BD : Valentina

Auteur : Crepax
Editeur : Actes Sud / l’an2

(Pour "Public averti")

En créant (en 1965) le personnage de Valentina Rosselli, jeune garçonne élégante, aux allures de Louise Brooks, Guido Crepax dénotait dans le paysage des productions érotiques, dont les protagonistes étaient jusque là plantureuses et peu cérébrales. En lui attribuant le métier de photographe, l’auteur s’assurait de pouvoir lui faire vivre des aventures dans divers milieux et la faire évoluer au gré de ses inspirations (historiques, souvenirs personnels, influence du cinéma, de la mode, des contes d’enfance…). En la faisant vieillir avec lui, elle allait devenir tour à tour épouse (de Neutron, alias un certain Philippe Rembrandt), mère, maîtresse d’hommes multiples, victime de tragédies (dont le décès de son petit garçon dans un attentat), un être tout en profondeur sans rien perdre de sa sensualité… jusqu’en 1996 où il réalisa un ultime épisode.
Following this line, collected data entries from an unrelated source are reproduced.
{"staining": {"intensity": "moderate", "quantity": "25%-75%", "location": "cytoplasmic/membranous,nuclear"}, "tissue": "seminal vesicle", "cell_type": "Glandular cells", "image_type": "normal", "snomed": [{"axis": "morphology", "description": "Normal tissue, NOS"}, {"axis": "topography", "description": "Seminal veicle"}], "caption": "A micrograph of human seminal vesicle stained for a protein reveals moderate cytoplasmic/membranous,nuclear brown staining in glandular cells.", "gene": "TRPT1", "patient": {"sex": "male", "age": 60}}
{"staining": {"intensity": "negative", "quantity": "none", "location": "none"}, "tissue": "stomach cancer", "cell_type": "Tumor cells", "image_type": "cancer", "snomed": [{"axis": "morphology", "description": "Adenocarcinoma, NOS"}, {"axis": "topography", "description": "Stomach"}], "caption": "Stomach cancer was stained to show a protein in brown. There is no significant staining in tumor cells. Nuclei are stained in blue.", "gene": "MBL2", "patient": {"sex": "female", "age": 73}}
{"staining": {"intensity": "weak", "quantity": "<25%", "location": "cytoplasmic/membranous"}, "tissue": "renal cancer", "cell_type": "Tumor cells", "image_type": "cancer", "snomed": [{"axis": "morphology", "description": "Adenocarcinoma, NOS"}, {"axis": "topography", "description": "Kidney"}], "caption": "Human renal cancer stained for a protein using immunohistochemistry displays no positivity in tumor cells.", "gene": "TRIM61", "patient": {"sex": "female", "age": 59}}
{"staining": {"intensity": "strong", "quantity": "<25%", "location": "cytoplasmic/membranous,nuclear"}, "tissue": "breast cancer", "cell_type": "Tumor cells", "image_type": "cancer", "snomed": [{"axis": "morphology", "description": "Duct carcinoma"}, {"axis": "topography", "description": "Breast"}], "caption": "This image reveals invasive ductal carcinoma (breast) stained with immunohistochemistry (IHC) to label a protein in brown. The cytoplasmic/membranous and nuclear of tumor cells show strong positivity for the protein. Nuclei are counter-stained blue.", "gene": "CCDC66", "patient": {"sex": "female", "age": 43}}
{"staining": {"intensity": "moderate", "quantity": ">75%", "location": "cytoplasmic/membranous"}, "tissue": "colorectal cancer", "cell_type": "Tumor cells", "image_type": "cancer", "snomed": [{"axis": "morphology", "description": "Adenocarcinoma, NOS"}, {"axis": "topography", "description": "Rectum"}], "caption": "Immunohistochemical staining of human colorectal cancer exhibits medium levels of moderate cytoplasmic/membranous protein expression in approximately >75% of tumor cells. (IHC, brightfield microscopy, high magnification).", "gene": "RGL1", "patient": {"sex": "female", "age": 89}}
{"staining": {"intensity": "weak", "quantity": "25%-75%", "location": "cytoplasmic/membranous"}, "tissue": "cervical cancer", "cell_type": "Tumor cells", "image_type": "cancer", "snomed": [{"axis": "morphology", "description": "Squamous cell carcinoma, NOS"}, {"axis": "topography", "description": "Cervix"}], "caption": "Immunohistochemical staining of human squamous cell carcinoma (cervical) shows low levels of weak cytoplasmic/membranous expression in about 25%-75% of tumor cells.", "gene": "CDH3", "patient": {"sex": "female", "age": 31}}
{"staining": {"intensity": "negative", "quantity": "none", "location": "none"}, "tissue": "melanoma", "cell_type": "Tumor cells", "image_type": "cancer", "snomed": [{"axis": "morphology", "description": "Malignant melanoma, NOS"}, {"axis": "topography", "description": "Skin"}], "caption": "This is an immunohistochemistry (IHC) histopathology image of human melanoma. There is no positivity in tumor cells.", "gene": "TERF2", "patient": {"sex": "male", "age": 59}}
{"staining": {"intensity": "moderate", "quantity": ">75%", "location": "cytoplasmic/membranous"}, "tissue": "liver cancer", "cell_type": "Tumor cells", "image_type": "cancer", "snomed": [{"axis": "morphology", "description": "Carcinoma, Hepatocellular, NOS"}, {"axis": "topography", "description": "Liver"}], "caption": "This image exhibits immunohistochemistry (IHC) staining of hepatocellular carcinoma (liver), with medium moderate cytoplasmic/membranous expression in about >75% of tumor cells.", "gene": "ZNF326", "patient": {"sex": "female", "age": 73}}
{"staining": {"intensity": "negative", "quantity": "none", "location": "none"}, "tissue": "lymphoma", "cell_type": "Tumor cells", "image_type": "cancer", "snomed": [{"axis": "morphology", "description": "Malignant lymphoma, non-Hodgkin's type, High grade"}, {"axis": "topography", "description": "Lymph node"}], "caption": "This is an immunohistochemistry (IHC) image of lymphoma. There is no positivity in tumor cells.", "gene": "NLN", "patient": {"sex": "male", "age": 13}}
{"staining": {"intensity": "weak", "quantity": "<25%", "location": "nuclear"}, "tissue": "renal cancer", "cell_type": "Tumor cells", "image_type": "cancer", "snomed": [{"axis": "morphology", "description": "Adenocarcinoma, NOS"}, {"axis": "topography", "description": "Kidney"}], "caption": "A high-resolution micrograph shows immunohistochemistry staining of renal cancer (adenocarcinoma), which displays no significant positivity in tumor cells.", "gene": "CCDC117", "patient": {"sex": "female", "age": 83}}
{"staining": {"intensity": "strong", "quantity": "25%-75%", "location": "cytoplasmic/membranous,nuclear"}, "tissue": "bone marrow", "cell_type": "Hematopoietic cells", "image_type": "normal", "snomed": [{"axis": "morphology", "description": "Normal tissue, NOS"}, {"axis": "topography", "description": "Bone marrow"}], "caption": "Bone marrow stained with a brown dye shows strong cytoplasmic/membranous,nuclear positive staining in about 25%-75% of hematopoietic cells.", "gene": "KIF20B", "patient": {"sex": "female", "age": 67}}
La longiligne Valentina aura longtemps été un fantasme d’intello, tout en plaisant à certaines femmes parce que sa psychologie était fouillée, dotée de tiraillements complexes et de pulsions sadomasochistes. Malgré les apparences d’une héroïne libérée et une tentative de représenter la psyché féminine, Valentina n’en demeurait pas moins une créature issue d’un cerveau masculin et d’une époque qui demeurait machiste. Aujourd’hui, cette bande dessinée attire toujours un public féru d’érotisme et de X “vintage”, mais également les étudiants et autres spécialistes de bandes dessinées, qui voient - à raison - en ces pages des structures narratives audacieuses et toujours intéressantes.

Les éditions de l’an2 ont l’excellente idée d'entamer une réédition des histoires (courtes) de Valentina, en les regroupant pour l'instant sous la forme de deux volumes au format roman, comportant des notes rédigées par Luisa et Antonio Crepax (respectivement épouse et fils de Guido).


Deux grands crus issus du patrimoine de la BD érotique, en somme.